Highlights from 2013 Census QuickStats about greater Christchurch


  • Central Christchurch population down (35.9 percent), Christchurch city down (2.0 percent), Selwyn up (32.6 percent), and Waimakariri up (16.7 percent).
  • 36.6 percent fewer occupied dwellings in central Christchurch than in 2006.
  • Two-thirds moved out of damaged areas of Christchurch but remained in greater Christchurch.


  • 52.3 percent of people aged 15–29 years were male.
  • 4.0 percent fewer children aged 5–14 years – down 3.2 percent nationally.


  • Bigger percentage increase for Māori (12.4 percent) than in Wellington or Auckland.


  • Of people in greater Christchurch who were born in Ireland, 54.5 percent arrived after the earthquakes.
  • 31.1 percent arrived from the Philippines after the earthquakes.
  • 37.0 percent arrived from India after the earthquakes.


  • 9.4 percent drop in adult students since 2006.
  • Around 22 percent drop in Asian students.

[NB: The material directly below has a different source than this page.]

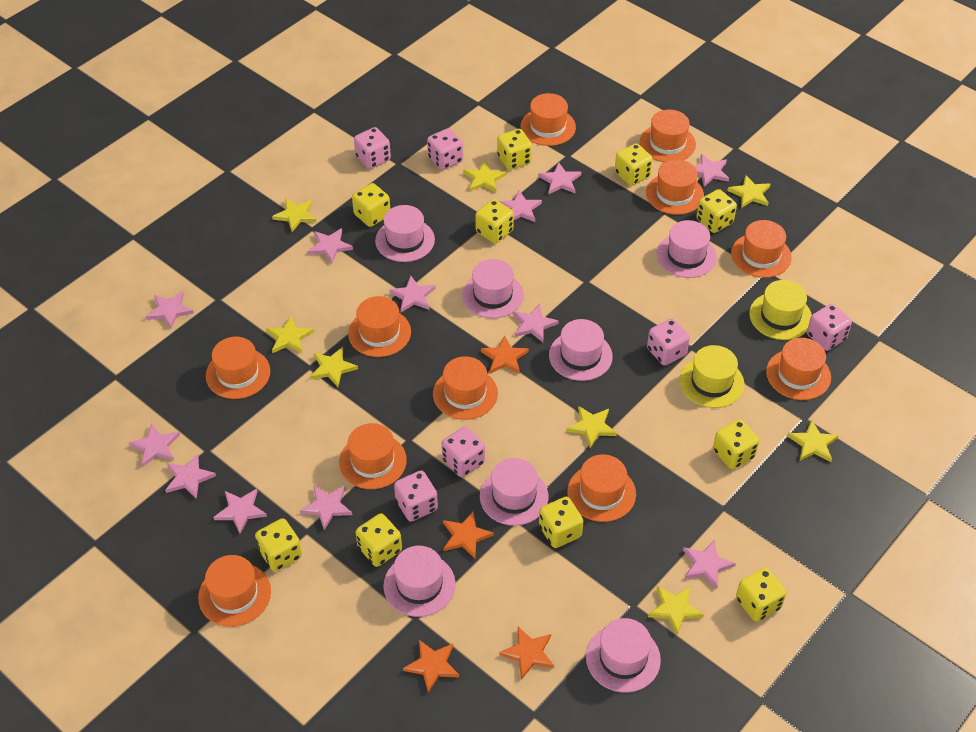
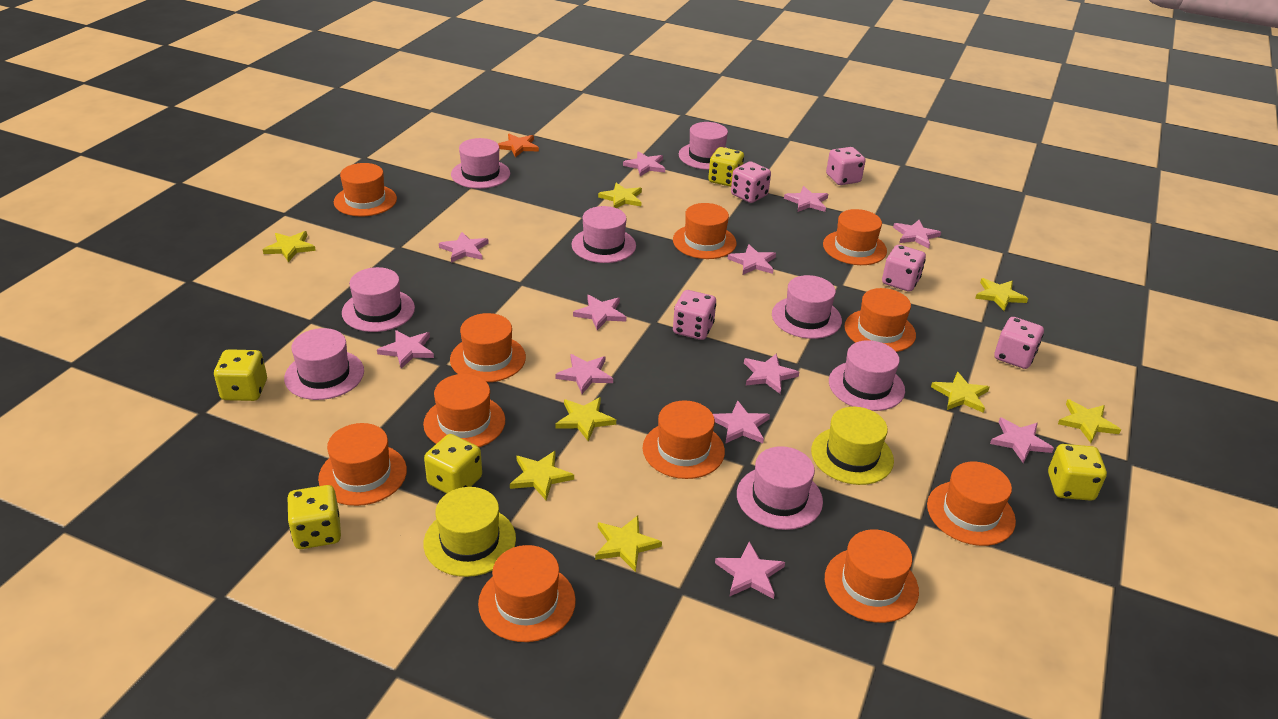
orange star: [403,640,459,693] [443,511,494,558] [481,335,529,374] [499,627,554,680] = 4 -> [498,134,539,157] = 1
pink dice: [354,127,391,169] [394,471,438,521] [427,128,463,170] [442,426,485,477] [647,318,690,366] [807,304,852,351] = 6 -> [673,290,716,340] [731,161,771,203] [826,147,866,185] [882,245,926,292] [994,317,1044,369] = 5
pink hat: [375,205,435,262] [384,546,456,617] [462,259,524,318] [480,458,548,526] [549,319,613,381] [586,618,661,693] [656,220,717,278] = 7 -> [284,328,364,400] [342,267,415,332] [451,138,510,189] [572,206,636,263] [679,122,728,170] [737,446,823,530] [772,275,842,339] [829,340,905,411] = 8
yellow dice: [255,518,302,571] [352,183,390,227] [356,513,402,567] [475,199,514,244] [497,129,532,170] [539,497,583,548] [615,143,653,186] [696,189,737,233] [713,419,759,469] [736,568,786,622] = 10 -> [214,349,267,401] [287,485,341,549] [424,434,482,493] [708,147,744,187] [1048,444,1107,501] = 5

  • Unemployment in greater Christchurch was 4.7 percent in 2013 – national rate was 7.1 percent.
  • Construction replaced manufacturing as most common industry – 1 in 8 adults worked in construction at census time, and there were 9,500 more construction jobs since 2006.
  • Number of people at work in central Christchurch halved.
  • Increased workforce in Middleton, Riccarton South, Addington, Yaldhurst, Islington, Russley, Hornby North, and Avonhead West.